• _Source passage_:

*** Begin section ***

2. Implement VM Execution (src/vm.ts)

Add a case to the execute() method's switch statement:

async execute(instruction: Instruction) {
  switch (instruction.op) {
    // ... existing cases

    case OpCode.MY_NEW_OP:
      // Implementation
      // - Pop values from this.stack as needed
      // - Perform the operation
      // - Push results to this.stack
      // - Throw errors for invalid operations
      // - Use await for async operations
      break
  }
}

Common helper methods:

  • this.binaryOp((a, b) => ...) - For binary arithmetic/comparison
  • toNumber(value), toString(value), isTrue(value), isEqual(a, b) - Type coercion
  • this.scope.get(name), this.scope.set(name, value) - Variable access

3. Update Validator (src/validator.ts)

Add the opcode to the appropriate set:

// If your opcode requires an operand:
const OPCODES_WITH_OPERANDS = new Set([
  // ... existing
  OpCode.MY_NEW_OP,
])

// If your opcode takes no operand:
const OPCODES_WITHOUT_OPERANDS = new Set([
  // ... existing
  OpCode.MY_NEW_OP,
])

If your opcode has complex operand validation, add a specific check in the validation loop around line 154.

4. Update Array API (src/bytecode.ts)

Add your instruction to the InstructionTuple type:

type InstructionTuple =
  // ... existing types
  | ["MY_NEW_OP"]                    // No operand
  | ["MY_NEW_OP", string]            // String operand
  | ["MY_NEW_OP", number]            // Number operand
  | ["MY_NEW_OP", string, number]    // Multiple operands

If your opcode has special operand handling, add a case in toBytecodeFromArray() around line 241.

5. Write Tests (REQUIRED)

Create tests in the appropriate test file:

// tests/basic.test.ts, tests/functions.test.ts, etc.

test("MY_NEW_OP description", async () => {
  const bytecode = toBytecode([
    // Setup
    ["PUSH", 42],
    ["MY_NEW_OP"],
    ["HALT"]
  ])

  const result = await run(bytecode)
  expect(result).toEqual({ type: "number", value: 42 })
})

// Test edge cases
test("MY_NEW_OP with invalid input", async () => {
  // Test error conditions
  await expect(run(bytecode)).rejects.toThrow()
})

ALWAYS write tests. Test both success cases and error conditions. Add integration tests showing real-world usage.

6. Document Specification (SPEC.md)

Add a formal specification entry:

#### MY_NEW_OP

**Operand**: `<type>`
**Stack**: `[input] → [output]`

Description of what the instruction does.

*** End section ***

• _Work item 1_: From the opcode guide, copy the stretch from "Create tests in" through "result = await run(bytecode)".
• _Work item 2_: Translate this sentence from the opcode guide into Spanish: "If your opcode has complex operand validation, add a specific check in the validation loop around line 154."
• _Work item 3_: According to the opcode guide, which file contains the InstructionTuple type?
The lines that follow have nothing to do with this.

• _Supplied entries_:

*** Begin section ***

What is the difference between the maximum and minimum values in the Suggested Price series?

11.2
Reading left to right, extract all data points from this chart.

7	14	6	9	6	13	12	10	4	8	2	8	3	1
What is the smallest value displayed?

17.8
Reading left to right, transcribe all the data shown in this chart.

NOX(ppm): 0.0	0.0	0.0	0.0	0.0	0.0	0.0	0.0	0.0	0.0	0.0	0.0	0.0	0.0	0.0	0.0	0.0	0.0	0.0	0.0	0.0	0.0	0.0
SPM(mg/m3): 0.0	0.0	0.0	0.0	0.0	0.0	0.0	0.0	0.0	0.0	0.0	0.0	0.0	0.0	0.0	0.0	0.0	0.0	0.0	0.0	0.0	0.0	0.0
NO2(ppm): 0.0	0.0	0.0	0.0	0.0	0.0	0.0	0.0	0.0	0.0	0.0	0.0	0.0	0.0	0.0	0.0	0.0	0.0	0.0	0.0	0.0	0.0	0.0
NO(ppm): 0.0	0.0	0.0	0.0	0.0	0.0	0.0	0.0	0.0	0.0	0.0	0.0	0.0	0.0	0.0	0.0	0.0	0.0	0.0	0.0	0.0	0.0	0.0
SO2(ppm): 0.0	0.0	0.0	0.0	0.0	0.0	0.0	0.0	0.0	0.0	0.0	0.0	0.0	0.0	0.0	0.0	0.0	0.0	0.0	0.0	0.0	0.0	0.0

*** End section ***

• _Answer area 1_:
Create tests in the appropriate test file:

// tests/basic.test.ts, tests/functions.test.ts, etc.

test("MY_NEW_OP description", async () => {
  const bytecode = toBytecode([
    // Setup
    ["PUSH", 42],
    ["MY_NEW_OP"],
    ["HALT"]
  ])

  const result = await run(bytecode)

• _Answer area 2_: Si tu opcode tiene una validación de operandos compleja, agrega una comprobación específica en el bucle de validación alrededor de la línea 154.

• _Answer area 3_: src/bytecode.ts